_YOUR GOAL_
Retype all the data word for word.

[SOURCE DATA]

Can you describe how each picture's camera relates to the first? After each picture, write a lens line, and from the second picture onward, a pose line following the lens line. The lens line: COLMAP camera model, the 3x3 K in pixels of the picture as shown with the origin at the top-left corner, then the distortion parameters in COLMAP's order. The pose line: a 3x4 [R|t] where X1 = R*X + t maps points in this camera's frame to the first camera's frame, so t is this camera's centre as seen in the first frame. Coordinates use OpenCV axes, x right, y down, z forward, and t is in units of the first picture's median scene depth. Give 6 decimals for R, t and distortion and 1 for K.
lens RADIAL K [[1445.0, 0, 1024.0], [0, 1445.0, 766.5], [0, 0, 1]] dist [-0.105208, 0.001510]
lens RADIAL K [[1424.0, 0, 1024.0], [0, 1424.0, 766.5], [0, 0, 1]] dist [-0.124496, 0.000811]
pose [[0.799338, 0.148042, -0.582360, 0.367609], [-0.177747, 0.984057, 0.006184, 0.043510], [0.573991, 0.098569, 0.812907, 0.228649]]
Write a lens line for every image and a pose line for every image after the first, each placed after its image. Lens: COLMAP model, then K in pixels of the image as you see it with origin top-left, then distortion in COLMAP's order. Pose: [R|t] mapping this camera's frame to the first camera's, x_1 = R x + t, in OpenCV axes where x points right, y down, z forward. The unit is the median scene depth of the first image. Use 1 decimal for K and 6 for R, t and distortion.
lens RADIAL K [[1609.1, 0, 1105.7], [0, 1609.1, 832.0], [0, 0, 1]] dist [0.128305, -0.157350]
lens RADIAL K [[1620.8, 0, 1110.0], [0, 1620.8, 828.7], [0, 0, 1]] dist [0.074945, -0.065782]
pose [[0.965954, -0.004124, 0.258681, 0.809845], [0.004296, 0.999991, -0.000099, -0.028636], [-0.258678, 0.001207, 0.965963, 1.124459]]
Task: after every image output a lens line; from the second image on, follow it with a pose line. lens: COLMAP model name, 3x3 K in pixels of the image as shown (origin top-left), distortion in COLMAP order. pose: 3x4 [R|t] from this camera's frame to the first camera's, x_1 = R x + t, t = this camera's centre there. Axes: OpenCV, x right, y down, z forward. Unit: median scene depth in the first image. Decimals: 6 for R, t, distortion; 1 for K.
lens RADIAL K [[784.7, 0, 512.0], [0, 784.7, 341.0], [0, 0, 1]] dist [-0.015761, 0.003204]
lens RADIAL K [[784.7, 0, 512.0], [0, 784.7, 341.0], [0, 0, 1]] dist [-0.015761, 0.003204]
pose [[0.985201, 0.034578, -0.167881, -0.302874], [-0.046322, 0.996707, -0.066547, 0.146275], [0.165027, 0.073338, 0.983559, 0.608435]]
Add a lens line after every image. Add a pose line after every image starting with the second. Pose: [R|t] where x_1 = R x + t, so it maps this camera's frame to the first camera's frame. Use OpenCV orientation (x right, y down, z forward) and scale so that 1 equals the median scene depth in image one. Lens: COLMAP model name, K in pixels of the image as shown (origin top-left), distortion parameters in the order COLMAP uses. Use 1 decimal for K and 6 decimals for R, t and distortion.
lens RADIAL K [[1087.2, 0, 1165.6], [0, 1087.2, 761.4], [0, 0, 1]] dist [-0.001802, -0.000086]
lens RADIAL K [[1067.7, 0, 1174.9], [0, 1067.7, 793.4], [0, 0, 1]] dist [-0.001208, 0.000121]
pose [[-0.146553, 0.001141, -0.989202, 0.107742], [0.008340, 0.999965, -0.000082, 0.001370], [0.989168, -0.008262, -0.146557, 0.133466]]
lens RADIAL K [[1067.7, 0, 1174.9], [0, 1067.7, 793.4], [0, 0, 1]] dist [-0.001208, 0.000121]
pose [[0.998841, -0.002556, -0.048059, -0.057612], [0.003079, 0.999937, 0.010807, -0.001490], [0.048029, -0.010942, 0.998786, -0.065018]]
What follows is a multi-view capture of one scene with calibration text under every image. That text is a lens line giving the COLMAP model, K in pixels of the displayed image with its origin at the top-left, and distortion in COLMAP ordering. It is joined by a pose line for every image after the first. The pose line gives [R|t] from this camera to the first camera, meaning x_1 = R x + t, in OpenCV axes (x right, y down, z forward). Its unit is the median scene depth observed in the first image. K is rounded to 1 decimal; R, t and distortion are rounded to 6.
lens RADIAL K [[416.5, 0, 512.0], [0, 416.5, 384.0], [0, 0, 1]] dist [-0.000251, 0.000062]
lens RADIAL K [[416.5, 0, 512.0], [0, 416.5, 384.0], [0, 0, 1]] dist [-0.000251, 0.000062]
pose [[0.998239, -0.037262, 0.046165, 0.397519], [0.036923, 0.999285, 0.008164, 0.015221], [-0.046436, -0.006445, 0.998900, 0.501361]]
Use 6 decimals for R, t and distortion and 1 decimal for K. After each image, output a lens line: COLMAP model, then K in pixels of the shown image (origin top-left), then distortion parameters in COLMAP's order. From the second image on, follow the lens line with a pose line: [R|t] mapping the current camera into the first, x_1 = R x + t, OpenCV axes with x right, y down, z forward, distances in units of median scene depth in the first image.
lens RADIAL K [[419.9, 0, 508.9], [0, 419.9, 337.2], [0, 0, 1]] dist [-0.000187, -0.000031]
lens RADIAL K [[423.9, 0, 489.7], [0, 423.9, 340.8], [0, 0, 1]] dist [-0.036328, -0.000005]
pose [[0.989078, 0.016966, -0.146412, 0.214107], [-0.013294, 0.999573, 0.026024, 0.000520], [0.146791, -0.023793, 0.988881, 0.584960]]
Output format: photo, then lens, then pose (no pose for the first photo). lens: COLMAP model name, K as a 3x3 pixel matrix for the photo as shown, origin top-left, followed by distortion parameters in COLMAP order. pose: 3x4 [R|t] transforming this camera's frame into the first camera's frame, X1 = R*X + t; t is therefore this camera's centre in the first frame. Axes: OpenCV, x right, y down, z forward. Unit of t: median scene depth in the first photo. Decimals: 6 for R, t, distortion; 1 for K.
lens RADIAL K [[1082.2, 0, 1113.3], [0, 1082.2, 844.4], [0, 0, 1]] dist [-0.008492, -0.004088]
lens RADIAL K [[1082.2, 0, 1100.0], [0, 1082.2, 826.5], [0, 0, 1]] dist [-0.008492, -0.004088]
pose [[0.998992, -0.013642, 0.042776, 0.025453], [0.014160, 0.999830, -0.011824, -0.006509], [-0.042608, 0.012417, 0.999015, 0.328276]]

[/SOURCE DATA]

_SOLUTION FOR THIS EXERCISE_
Can you describe how each picture's camera relates to the first? After each picture, write a lens line, and from the second picture onward, a pose line following the lens line. The lens line: COLMAP camera model, the 3x3 K in pixels of the picture as shown with the origin at the top-left corner, then the distortion parameters in COLMAP's order. The pose line: a 3x4 [R|t] where X1 = R*X + t maps points in this camera's frame to the first camera's frame, so t is this camera's centre as seen in the first frame. Coordinates use OpenCV axes, x right, y down, z forward, and t is in units of the first picture's median scene depth. Give 6 decimals for R, t and distortion and 1 for K.
lens RADIAL K [[1445.0, 0, 1024.0], [0, 1445.0, 766.5], [0, 0, 1]] dist [-0.105208, 0.001510]
lens RADIAL K [[1424.0, 0, 1024.0], [0, 1424.0, 766.5], [0, 0, 1]] dist [-0.124496, 0.000811]
pose [[0.799338, 0.148042, -0.582360, 0.367609], [-0.177747, 0.984057, 0.006184, 0.043510], [0.573991, 0.098569, 0.812907, 0.228649]]
Write a lens line for every image and a pose line for every image after the first, each placed after its image. Lens: COLMAP model, then K in pixels of the image as you see it with origin top-left, then distortion in COLMAP's order. Pose: [R|t] mapping this camera's frame to the first camera's, x_1 = R x + t, in OpenCV axes where x points right, y down, z forward. The unit is the median scene depth of the first image. Use 1 decimal for K and 6 for R, t and distortion.
lens RADIAL K [[1609.1, 0, 1105.7], [0, 1609.1, 832.0], [0, 0, 1]] dist [0.128305, -0.157350]
lens RADIAL K [[1620.8, 0, 1110.0], [0, 1620.8, 828.7], [0, 0, 1]] dist [0.074945, -0.065782]
pose [[0.965954, -0.004124, 0.258681, 0.809845], [0.004296, 0.999991, -0.000099, -0.028636], [-0.258678, 0.001207, 0.965963, 1.124459]]
Task: after every image output a lens line; from the second image on, follow it with a pose line. lens: COLMAP model name, 3x3 K in pixels of the image as shown (origin top-left), distortion in COLMAP order. pose: 3x4 [R|t] from this camera's frame to the first camera's, x_1 = R x + t, t = this camera's centre there. Axes: OpenCV, x right, y down, z forward. Unit: median scene depth in the first image. Decimals: 6 for R, t, distortion; 1 for K.
lens RADIAL K [[784.7, 0, 512.0], [0, 784.7, 341.0], [0, 0, 1]] dist [-0.015761, 0.003204]
lens RADIAL K [[784.7, 0, 512.0], [0, 784.7, 341.0], [0, 0, 1]] dist [-0.015761, 0.003204]
pose [[0.985201, 0.034578, -0.167881, -0.302874], [-0.046322, 0.996707, -0.066547, 0.146275], [0.165027, 0.073338, 0.983559, 0.608435]]
Add a lens line after every image. Add a pose line after every image starting with the second. Pose: [R|t] where x_1 = R x + t, so it maps this camera's frame to the first camera's frame. Use OpenCV orientation (x right, y down, z forward) and scale so that 1 equals the median scene depth in image one. Lens: COLMAP model name, K in pixels of the image as shown (origin top-left), distortion parameters in the order COLMAP uses. Use 1 decimal for K and 6 decimals for R, t and distortion.
lens RADIAL K [[1087.2, 0, 1165.6], [0, 1087.2, 761.4], [0, 0, 1]] dist [-0.001802, -0.000086]
lens RADIAL K [[1067.7, 0, 1174.9], [0, 1067.7, 793.4], [0, 0, 1]] dist [-0.001208, 0.000121]
pose [[-0.146553, 0.001141, -0.989202, 0.107742], [0.008340, 0.999965, -0.000082, 0.001370], [0.989168, -0.008262, -0.146557, 0.133466]]
lens RADIAL K [[1067.7, 0, 1174.9], [0, 1067.7, 793.4], [0, 0, 1]] dist [-0.001208, 0.000121]
pose [[0.998841, -0.002556, -0.048059, -0.057612], [0.003079, 0.999937, 0.010807, -0.001490], [0.048029, -0.010942, 0.998786, -0.065018]]
What follows is a multi-view capture of one scene with calibration text under every image. That text is a lens line giving the COLMAP model, K in pixels of the displayed image with its origin at the top-left, and distortion in COLMAP ordering. It is joined by a pose line for every image after the first. The pose line gives [R|t] from this camera to the first camera, meaning x_1 = R x + t, in OpenCV axes (x right, y down, z forward). Its unit is the median scene depth observed in the first image. K is rounded to 1 decimal; R, t and distortion are rounded to 6.
lens RADIAL K [[416.5, 0, 512.0], [0, 416.5, 384.0], [0, 0, 1]] dist [-0.000251, 0.000062]
lens RADIAL K [[416.5, 0, 512.0], [0, 416.5, 384.0], [0, 0, 1]] dist [-0.000251, 0.000062]
pose [[0.998239, -0.037262, 0.046165, 0.397519], [0.036923, 0.999285, 0.008164, 0.015221], [-0.046436, -0.006445, 0.998900, 0.501361]]
Use 6 decimals for R, t and distortion and 1 decimal for K. After each image, output a lens line: COLMAP model, then K in pixels of the shown image (origin top-left), then distortion parameters in COLMAP's order. From the second image on, follow the lens line with a pose line: [R|t] mapping the current camera into the first, x_1 = R x + t, OpenCV axes with x right, y down, z forward, distances in units of median scene depth in the first image.
lens RADIAL K [[419.9, 0, 508.9], [0, 419.9, 337.2], [0, 0, 1]] dist [-0.000187, -0.000031]
lens RADIAL K [[423.9, 0, 489.7], [0, 423.9, 340.8], [0, 0, 1]] dist [-0.036328, -0.000005]
pose [[0.989078, 0.016966, -0.146412, 0.214107], [-0.013294, 0.999573, 0.026024, 0.000520], [0.146791, -0.023793, 0.988881, 0.584960]]
Output format: photo, then lens, then pose (no pose for the first photo). lens: COLMAP model name, K as a 3x3 pixel matrix for the photo as shown, origin top-left, followed by distortion parameters in COLMAP order. pose: 3x4 [R|t] transforming this camera's frame into the first camera's frame, X1 = R*X + t; t is therefore this camera's centre in the first frame. Axes: OpenCV, x right, y down, z forward. Unit of t: median scene depth in the first photo. Decimals: 6 for R, t, distortion; 1 for K.
lens RADIAL K [[1082.2, 0, 1113.3], [0, 1082.2, 844.4], [0, 0, 1]] dist [-0.008492, -0.004088]
lens RADIAL K [[1082.2, 0, 1100.0], [0, 1082.2, 826.5], [0, 0, 1]] dist [-0.008492, -0.004088]
pose [[0.998992, -0.013642, 0.042776, 0.025453], [0.014160, 0.999830, -0.011824, -0.006509], [-0.042608, 0.012417, 0.999015, 0.328276]]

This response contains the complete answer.